[Stored data entries]
┄┄┄┄┄┄
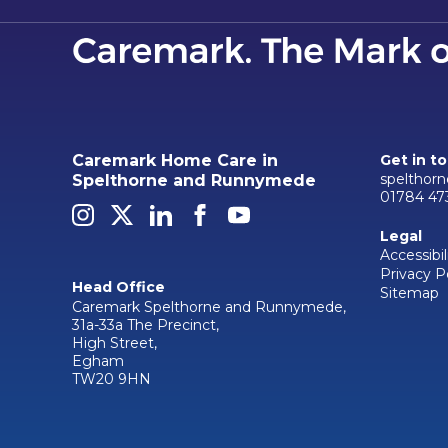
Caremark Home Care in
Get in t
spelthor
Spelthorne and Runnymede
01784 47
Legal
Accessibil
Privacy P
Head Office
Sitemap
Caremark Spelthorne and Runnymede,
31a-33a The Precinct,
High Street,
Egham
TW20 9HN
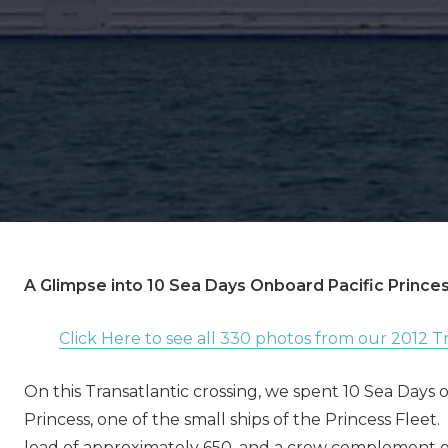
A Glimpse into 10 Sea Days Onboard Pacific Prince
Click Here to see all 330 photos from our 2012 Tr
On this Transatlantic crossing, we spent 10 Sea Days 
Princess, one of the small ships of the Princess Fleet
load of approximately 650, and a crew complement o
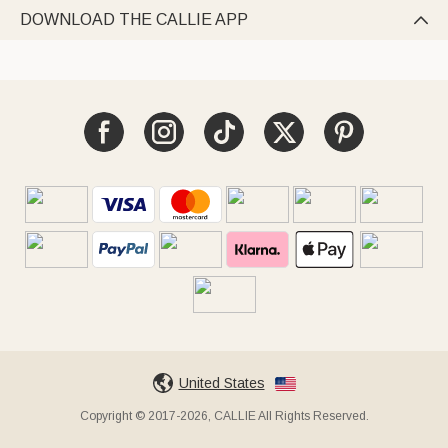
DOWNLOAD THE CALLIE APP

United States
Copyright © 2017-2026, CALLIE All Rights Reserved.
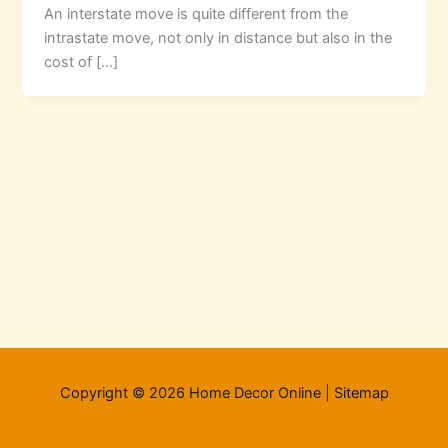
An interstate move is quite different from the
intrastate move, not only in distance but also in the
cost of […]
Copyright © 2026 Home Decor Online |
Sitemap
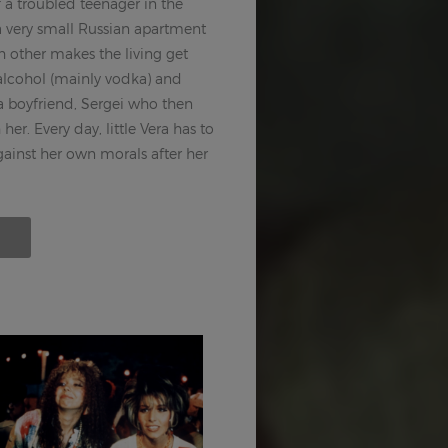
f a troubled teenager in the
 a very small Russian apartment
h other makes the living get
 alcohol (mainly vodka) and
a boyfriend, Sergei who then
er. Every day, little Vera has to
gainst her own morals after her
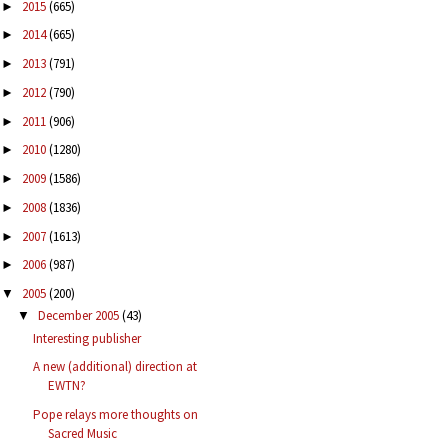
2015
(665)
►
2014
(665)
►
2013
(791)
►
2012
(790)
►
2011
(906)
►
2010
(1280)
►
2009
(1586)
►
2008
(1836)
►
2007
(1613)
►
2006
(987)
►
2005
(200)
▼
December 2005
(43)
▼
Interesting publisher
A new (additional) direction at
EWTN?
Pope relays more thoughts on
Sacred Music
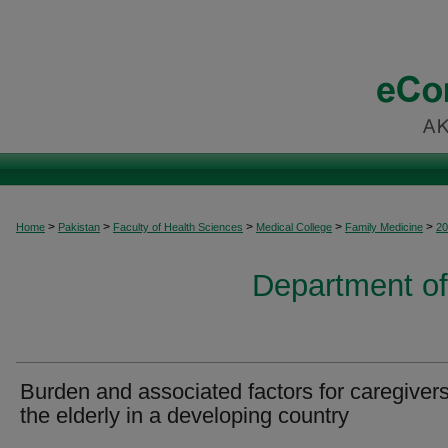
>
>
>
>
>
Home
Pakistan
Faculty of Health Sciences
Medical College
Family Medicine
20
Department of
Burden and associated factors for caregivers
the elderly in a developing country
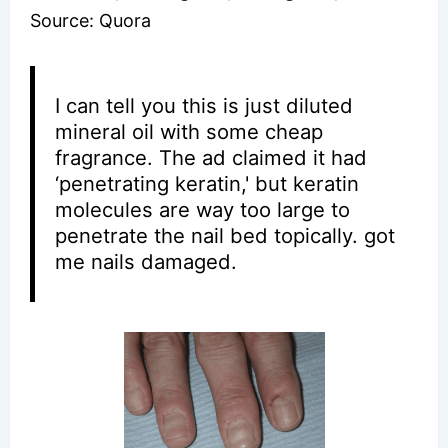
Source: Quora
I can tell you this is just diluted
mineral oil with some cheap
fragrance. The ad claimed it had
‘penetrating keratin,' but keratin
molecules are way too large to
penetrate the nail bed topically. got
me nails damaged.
┄┄┄┄┄┄
» **TASK ITEM**: Copy out the text of every row above word for word, leaving out the pictures.

» **RESULT OF THE EXERCISE**:
Caremark Home Care in
Get in t
spelthor
Spelthorne and Runnymede
01784 47
Legal
Accessibil
Privacy P
Head Office
Sitemap
Caremark Spelthorne and Runnymede,
31a-33a The Precinct,
High Street,
Egham
TW20 9HN
A Glimpse into 10 Sea Days Onboard Pacific Prince
Click Here to see all 330 photos from our 2012 Tr
On this Transatlantic crossing, we spent 10 Sea Days 
Princess, one of the small ships of the Princess Fleet
load of approximately 650, and a crew complement o
DOWNLOAD THE CALLIE APP

United States
Copyright © 2017-2026, CALLIE All Rights Reserved.
An interstate move is quite different from the
intrastate move, not only in distance but also in the
cost of […]
Copyright © 2026 Home Decor Online |
Sitemap
f a troubled teenager in the
 a very small Russian apartment
h other makes the living get
 alcohol (mainly vodka) and
a boyfriend, Sergei who then
er. Every day, little Vera has to
gainst her own morals after her
2015
(665)
►
2014
(665)
►
2013
(791)
►
2012
(790)
►
2011
(906)
►
2010
(1280)
►
2009
(1586)
►
2008
(1836)
►
2007
(1613)
►
2006
(987)
►
2005
(200)
▼
December 2005
(43)
▼
Interesting publisher
A new (additional) direction at
EWTN?
Pope relays more thoughts on
Sacred Music
>
>
>
>
>
Home
Pakistan
Faculty of Health Sciences
Medical College
Family Medicine
20
Department of
Burden and associated factors for caregivers
the elderly in a developing country
Source: Quora
I can tell you this is just diluted
mineral oil with some cheap
fragrance. The ad claimed it had
‘penetrating keratin,' but keratin
molecules are way too large to
penetrate the nail bed topically. got
me nails damaged.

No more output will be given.